To be tolerant is to be neither indifferent nor relativistic. Neither is it to sanction injustice or to be permissive of evil. Injustice is intolerable and evil has no rights. But the only weapons which Christians may use against injustice and evil are personal persuasion and political legislation, both of which are to be enacted in an atmosphere of respect. While Christians are permitted under certain conditions to participate in police and military actions to enforce civil laws and to oppose criminality, we may not obey evil laws nor resort to evil actions in defence of the good. This means that Christians are inevitably called to suffer in this age, and perhaps even to die. This is our gospel, our witness and our defence.

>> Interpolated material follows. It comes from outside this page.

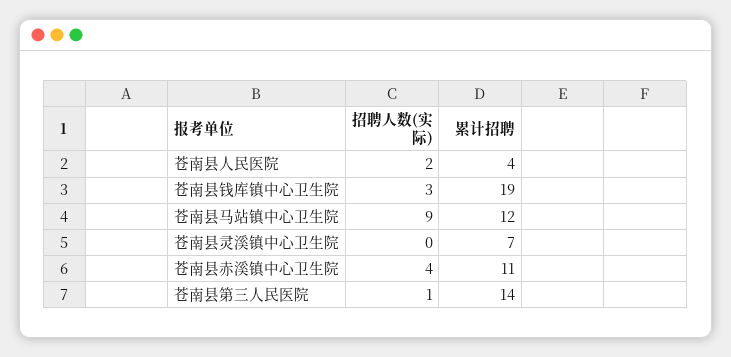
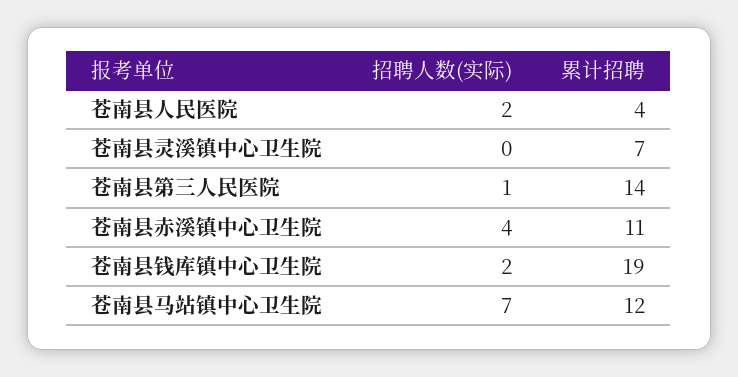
招聘人数(实际), 苍南县钱库镇中心卫生院: 3 -> 2
招聘人数(实际), 苍南县马站镇中心卫生院: 9 -> 7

Tolerance can be good or bad, depending on what it is you are tolerating. Is tolerance a virtue when Western firms are dumping toxic waste in Africa and poisoning African children? Should such things be tolerated?
But when tolerenace means, as Father Tom says, that we coexist peacefully with people whose manners and ideas differ from our own, there’s nothing particularly wrong with it. It just seems a bit wishy-washy as a Christian virtue.
Then I read the Gospel reading for last Sunday, preparing to preach on it.
Luke 6:31-36 (Gospel)
31 And just as you want men to do to you, you also do to them likewise. 32 But if you love those who love you, what credit is that to you? For even sinners love those who love them. 33 And if you do good to those who do good to you, what credit is that to you? For even sinners do the same. 34 And if you lend to those from whom you hope to receive back, what credit is that to you? For even sinners lend to sinners to receive as much back. 35 But love your enemies, do good, and lend, hoping for nothing in return; and your reward will be great, and you will be sons of the Most High. For He is kind to the unthankful and evil. 36 Therefore be merciful, just as your Father also is merciful.
It struck me that that was calling us to go beyond being tolerant and inclusive. Tolerance and inclusiveness mayt be pagan virtues, they may be virtues in the eyes of the world, but the corresponding Christian virtues are love and patience. Tolerance and inclusiveness might be marks of bourgeois decency, and as Christians we are not called to be merely decent, but to be good.
And it goes beyond that, too. We are not called merely to be good, but to be holy. That is why we are given the examples of the saints, those who have in some ways gone beyond mere goodness to holiness.
And then this morning I read what Father Stephen Freeman had to say about righteous anger: “There may be a good anger – but in the midst of the sea of anger in which we now dwell – it is hard to find.”
We are called not merely to be decent, but to be good. We are called not merely to be good, but to be holy. Perhaps, as Fr Stephen says, there can be a good anger, a righteous anger, even though he has never seen it. But can there be such a thing as a holy anger? On this topic, the rest of his post is well worth reading.